Development of wayland-scanner occurred alongside the early growth of Wayland in the 2010s, driven by contributors from projects including Red Hat, Intel, Collabora, and Suse. Early implementations were refined as compositors such as Weston and toolkits like GTK and Qt adopted Wayland. The project evolved through collaboration on freedesktop.org mailing lists and repositories hosted by organizations such as GitLab and GitHub, incorporating changes driven by implementers from GNOME, KDE, and independent developers. Releases and patches have been discussed at conferences including X.Org Developer Conference and FOSDEM.

Architecture and functionality

wayland-scanner operates as a command-line program that parses XML protocol definitions conforming to the Wayland protocol schema and emits C code templates implementing message serialization, deserialization, versioning checks, and interface descriptors. The generated code integrates with libwayland-client and libwayland-server runtime structures used by compositors like Weston and window managers such as Sway. The scanner supports multiple output modes producing header files for client stubs, server dispatch tables, and debugging helpers used by projects like Mesa and compositors implementing EGL or Vulkan backends. It encodes interface names, event enums, and request signatures into strongly typed C APIs that reduce boilerplate in toolkits like GTK and Qt.

Usage and command-line options

Developers invoke wayland-scanner during build steps for compositors and libraries, commonly from build systems such as CMake, Meson, and GNU Make. Typical modes include "client-header", "server-header", and "code" outputs that produce files consumed by libwayland-client, libwayland-server, and build artifacts used by Weston and Mutter. Options control namespace prefixes, emit licenses, and enable generation of debug wrappers used in development by projects like GNOME and distribution packages in Debian. Integration examples appear in buildscripts from Sway, compositors in KDE, and utility libraries in Freedesktop.org-hosted modules.
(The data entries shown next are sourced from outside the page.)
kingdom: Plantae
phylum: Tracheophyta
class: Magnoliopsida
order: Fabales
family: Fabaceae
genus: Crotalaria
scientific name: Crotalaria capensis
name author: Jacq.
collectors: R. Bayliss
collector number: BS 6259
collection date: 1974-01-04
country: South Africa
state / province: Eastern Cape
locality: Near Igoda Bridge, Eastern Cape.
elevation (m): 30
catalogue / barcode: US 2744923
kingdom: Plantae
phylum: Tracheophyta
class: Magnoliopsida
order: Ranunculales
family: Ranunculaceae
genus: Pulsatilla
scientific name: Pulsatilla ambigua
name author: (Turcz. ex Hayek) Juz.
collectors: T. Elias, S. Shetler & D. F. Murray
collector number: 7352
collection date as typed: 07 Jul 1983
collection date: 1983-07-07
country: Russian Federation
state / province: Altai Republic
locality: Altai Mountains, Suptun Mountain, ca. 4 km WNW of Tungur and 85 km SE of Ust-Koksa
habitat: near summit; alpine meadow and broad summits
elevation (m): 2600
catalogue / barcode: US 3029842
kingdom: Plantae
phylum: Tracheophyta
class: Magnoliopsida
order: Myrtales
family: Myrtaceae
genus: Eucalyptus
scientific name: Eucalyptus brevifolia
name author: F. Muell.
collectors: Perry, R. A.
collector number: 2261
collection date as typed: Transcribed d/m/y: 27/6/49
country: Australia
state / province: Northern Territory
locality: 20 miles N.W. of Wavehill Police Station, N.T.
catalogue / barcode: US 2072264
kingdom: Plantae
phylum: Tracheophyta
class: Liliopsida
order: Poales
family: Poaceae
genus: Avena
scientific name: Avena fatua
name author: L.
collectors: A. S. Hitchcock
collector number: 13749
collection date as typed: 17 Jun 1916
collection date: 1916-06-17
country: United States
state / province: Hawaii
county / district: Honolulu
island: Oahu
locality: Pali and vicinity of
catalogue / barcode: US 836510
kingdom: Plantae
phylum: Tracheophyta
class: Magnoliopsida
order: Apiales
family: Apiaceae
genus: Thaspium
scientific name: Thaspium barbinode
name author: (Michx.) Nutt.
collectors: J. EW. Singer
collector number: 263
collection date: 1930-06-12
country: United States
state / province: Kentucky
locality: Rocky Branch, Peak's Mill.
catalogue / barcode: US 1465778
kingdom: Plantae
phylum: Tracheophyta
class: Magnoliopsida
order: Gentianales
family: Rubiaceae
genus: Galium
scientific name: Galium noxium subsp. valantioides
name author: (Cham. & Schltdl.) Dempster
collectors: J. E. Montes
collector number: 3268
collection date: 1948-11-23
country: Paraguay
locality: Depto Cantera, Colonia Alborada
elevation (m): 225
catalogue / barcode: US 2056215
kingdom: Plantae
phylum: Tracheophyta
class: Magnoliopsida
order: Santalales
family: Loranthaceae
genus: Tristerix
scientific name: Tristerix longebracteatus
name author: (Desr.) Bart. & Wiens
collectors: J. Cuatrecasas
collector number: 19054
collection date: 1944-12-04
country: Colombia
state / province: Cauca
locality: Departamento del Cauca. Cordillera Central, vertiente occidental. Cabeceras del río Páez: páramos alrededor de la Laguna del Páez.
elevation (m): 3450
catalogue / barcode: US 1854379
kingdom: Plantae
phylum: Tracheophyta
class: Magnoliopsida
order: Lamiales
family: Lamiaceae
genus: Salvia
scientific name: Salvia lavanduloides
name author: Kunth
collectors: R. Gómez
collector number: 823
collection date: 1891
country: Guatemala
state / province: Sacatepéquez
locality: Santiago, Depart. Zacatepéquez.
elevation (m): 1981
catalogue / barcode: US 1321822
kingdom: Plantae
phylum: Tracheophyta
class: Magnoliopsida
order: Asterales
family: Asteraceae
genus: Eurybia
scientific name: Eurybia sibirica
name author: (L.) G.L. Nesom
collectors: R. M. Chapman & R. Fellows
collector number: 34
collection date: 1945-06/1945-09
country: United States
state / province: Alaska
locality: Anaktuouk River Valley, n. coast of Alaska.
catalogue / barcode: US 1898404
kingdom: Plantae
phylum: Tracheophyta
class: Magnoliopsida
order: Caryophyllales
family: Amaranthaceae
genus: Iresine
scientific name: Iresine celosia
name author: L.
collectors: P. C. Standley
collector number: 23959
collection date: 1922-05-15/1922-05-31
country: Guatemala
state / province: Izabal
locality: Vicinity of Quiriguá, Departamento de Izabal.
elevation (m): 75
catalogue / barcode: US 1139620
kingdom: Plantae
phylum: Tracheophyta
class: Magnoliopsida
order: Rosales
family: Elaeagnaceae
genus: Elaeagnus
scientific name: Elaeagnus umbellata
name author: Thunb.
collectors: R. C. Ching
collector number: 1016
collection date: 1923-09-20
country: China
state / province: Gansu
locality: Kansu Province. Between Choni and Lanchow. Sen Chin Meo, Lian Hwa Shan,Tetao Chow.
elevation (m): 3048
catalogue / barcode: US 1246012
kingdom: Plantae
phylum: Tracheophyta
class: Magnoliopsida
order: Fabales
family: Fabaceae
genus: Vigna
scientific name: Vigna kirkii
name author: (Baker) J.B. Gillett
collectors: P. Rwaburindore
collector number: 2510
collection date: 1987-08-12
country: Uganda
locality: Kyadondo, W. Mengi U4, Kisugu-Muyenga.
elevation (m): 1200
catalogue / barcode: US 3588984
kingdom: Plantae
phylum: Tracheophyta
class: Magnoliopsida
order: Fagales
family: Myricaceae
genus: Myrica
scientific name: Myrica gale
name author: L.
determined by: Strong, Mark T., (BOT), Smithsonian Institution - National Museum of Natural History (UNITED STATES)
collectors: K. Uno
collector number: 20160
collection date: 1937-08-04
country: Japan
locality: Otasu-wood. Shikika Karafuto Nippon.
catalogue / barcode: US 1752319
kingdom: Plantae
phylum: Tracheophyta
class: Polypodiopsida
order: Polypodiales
Integration with Wayland ecosystem

wayland-scanner is tightly coupled with the Wayland ecosystem: protocol XML files from wayland-protocols are canonical inputs that describe interfaces for features such as input, shell surfaces, and data transfer used across GNOME, KDE, and independent compositors. Generated artifacts are consumed by toolkits like GTK, Qt, EFL, compositors like Weston and KWin, and utilities in Mesa and libinput. Distributions package wayland-scanner alongside libwayland-client and libwayland-server so that downstream projects including Sway and Mutter can include generated bindings in their builds.

Implementation and source code

The implementation is written in C and lives in the Wayland source repositories managed on platforms used by contributors from Red Hat, Intel, and Collabora. The codebase includes an XML parser tailored to the Wayland protocol schema and templates for generating C code that matches libwayland-client and libwayland-server expectations. Contributors submit patches via GitLab/GitHub merge requests and discuss design on freedesktop.org mailing lists and issue trackers used by the Wayland community. Tests and examples often reference compositors such as Weston and display server integrations used by GNOME and KDE.

Limitations and compatibility

wayland-scanner targets C bindings for the reference Wayland libraries and does not directly generate bindings for high-level languages; projects like Python, Rust, and Go often rely on wrappers maintained by separate communities such as PyPI, crates.io, and Go Modules. Compatibility depends on adherence to the canonical XML schema found in wayland-protocols; nonstandard extensions require manual adaptation. The scanner's generated code assumes the conventions of libwayland-client and libwayland-server and may need adjustments for alternative runtimes or experimental compositors that diverge from reference semantics used by Weston, Sway, and Mutter.